Regarding the definiton of "implicit typing": I think there's no agreement in the literature; for example, Luca Cardelli uses the term "typing" only for statically typed languages, whereas he calls dynamic languages like Python "dynamically checked" (link). – Adrian Willenbücher (talk) 06:39, 27 August 2010 (UTC)

## List of languages with type inference

The opening paragraph contains a sentence starting with "Some languages that include type inference are [...]", followed by a list of languages with type inference. Please note the word "some" – this is not supposed to be an exhaustive list, and I think only the most important languages ("important" in relation to type inference) ought to actually be listed there. Someone keeps adding Vala to the list; I would like to know why Vala is important enough to be on this list? – Adrian Willenbücher (talk) 10:19, 31 August 2010 (UTC)

## Article Quality (Algorithm W)

The body of the section on Algorithm W (Hindley–Milner type inference algorithm) purporting to outline it, presents only an unrelated type checking (not type inference!) algorithm. This would be acceptable, if the section would be continued to present the real one. But since the section is unfinished, it harms more but it helps. Algorithm W uses unification in a very different manner. Right now, the section misleads completely.

If no expert is available to summarize Algorithm W, the quality of the article could be improved by removing everything from this section but the introduction. The section itself should be kept, since Hindley-Milner is the type inference method for languages dealing with functions and expressions.

In a way, removing the body of the section would help much to re-balance the article. IMO, it would be better to devote a separate article to Algorithm W and only mention it here.

I'm probably sufficiently "expert" to give a crack at a reasonable Algorithm W explanation...I'm therefore working on a fairly comprehensive revision that I expect to finish within a couple of days. It's true that it's a bit long with a proper explanation of Algorithm W, but as the algorithm really is the type inference algorithm it's perhaps a bit redundant to separate the two. Clegoues (talk) 04:42, 5 February 2011 (UTC)

--- Exercises ---
1 – Please transcribe part of the type inference discussion, beginning at the words "## Article Quality" and stopping after the words "functions and expressions.".
2 – Pick up the type inference discussion where it ends and continue it.

--- Plain-text document sources ---
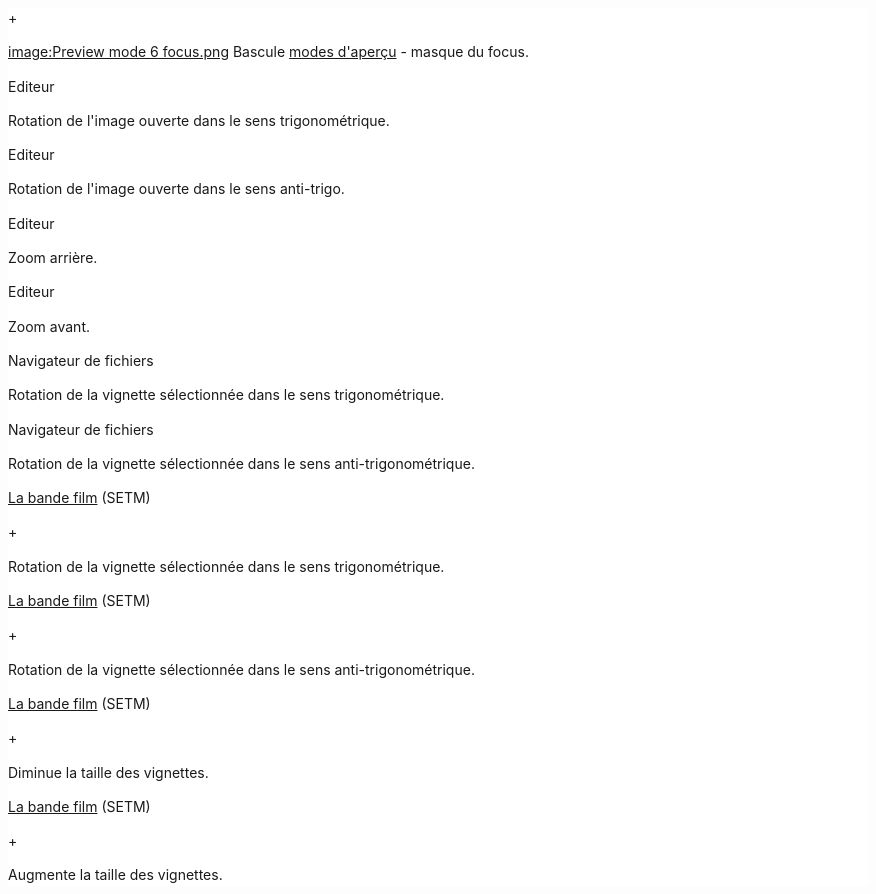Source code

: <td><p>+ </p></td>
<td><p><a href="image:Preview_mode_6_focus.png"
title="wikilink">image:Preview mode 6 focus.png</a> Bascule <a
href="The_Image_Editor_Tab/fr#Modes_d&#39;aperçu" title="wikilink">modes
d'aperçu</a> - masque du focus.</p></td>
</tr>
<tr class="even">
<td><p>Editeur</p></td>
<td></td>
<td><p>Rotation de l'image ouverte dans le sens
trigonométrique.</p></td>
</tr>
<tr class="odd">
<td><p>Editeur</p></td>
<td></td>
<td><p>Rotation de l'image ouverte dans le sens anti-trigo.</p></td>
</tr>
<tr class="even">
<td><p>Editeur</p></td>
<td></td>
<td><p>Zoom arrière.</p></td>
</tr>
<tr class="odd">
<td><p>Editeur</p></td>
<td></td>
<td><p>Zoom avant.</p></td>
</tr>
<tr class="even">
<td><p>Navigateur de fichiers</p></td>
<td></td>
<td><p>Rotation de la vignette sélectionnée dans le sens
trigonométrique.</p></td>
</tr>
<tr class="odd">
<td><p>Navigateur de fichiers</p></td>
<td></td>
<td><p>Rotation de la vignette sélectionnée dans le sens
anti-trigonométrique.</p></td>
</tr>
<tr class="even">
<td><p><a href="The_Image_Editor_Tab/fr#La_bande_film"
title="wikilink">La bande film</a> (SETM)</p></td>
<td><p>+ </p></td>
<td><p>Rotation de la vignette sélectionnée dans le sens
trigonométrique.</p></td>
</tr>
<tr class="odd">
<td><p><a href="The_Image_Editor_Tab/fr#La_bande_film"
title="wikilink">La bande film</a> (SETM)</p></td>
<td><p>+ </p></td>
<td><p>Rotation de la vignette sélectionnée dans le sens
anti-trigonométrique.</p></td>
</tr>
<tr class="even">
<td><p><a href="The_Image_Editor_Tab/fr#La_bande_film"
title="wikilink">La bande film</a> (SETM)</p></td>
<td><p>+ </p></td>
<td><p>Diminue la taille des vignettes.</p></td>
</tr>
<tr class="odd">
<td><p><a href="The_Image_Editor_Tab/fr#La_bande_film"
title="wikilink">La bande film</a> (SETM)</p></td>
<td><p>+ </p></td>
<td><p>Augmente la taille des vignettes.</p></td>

--- Responses to the tasks ---
1 –
## Article Quality (Algorithm W)

The body of the section on Algorithm W (Hindley–Milner type inference algorithm) purporting to outline it, presents only an unrelated type checking (not type inference!) algorithm. This would be acceptable, if the section would be continued to present the real one. But since the section is unfinished, it harms more but it helps. Algorithm W uses unification in a very different manner. Right now, the section misleads completely.

If no expert is available to summarize Algorithm W, the quality of the article could be improved by removing everything from this section but the introduction. The section itself should be kept, since Hindley-Milner is the type inference method for languages dealing with functions and expressions.

2 –
As today, the problem has not been dealt with.Clegoues, who promised to help above, did not yet made any modification beside adding a reference to a greek Wikipedia page. To reiterate, the section titled "Hindley–Milner type inference algorithm" has nothing to do with Hindley-Milner's, but something unrelated, perhaps some introduction to System F (which does type-checking and is undecidable), is summarized. The author of the section got it all wrong, so it is misleading at best. Please see

for more technical details. In particular, HM is so outstanding because it does not need any type-annotation at all, as wrongly added in the claimed summary: $e \, ::= E \mid v \mid (\lambda v:\tau. e) \mid (e\, e)$. There, in the abstraction "$v:\tau$" defines $\tau$ to be the type of the parameter $x$. Additionally, a point of HM is LET-polymorphism, which is also not present in the purported summary. Variations and extensions aside the expression in HM's is $e ::= x \mid e_1 e_2 \mid \lambda x.e \mid \textbf{let}\, x = e_0\, \textbf{in}\, e_1\, \textbf{end}$.

A proper summary could be shaped along the following lines

• syntax of types, schemes, expression, environment
• type subsumption
• free variables in types, schemes, environments
• declarative rule system
• syntax driven rule system
• algorithm W
• extensions

The later would have to deal with recursive expressions and type functions.

I agree it is neither simple to understand nor to summarize HM's, but presenting something very different is not helpful in any way. Since the matter is not dealt with since 2009, i suggest to remove the section in question. Instead a reference to a new HM's and/or Algorithm W page could be added leaving space to describe the particular method. If one wants to summarize HM's briefly, only the syntax could be described, stated that HM finds the most general type and that it extends easily for recursion and type functions. -- 87.174.224.10 (talk) 19:52, 31 July 2011 (UTC)

## ANNOUNCE: New Article on "Hindley-Milner"

The new article on Hindley-Milner is now on-line. This should close the above mentioned issue.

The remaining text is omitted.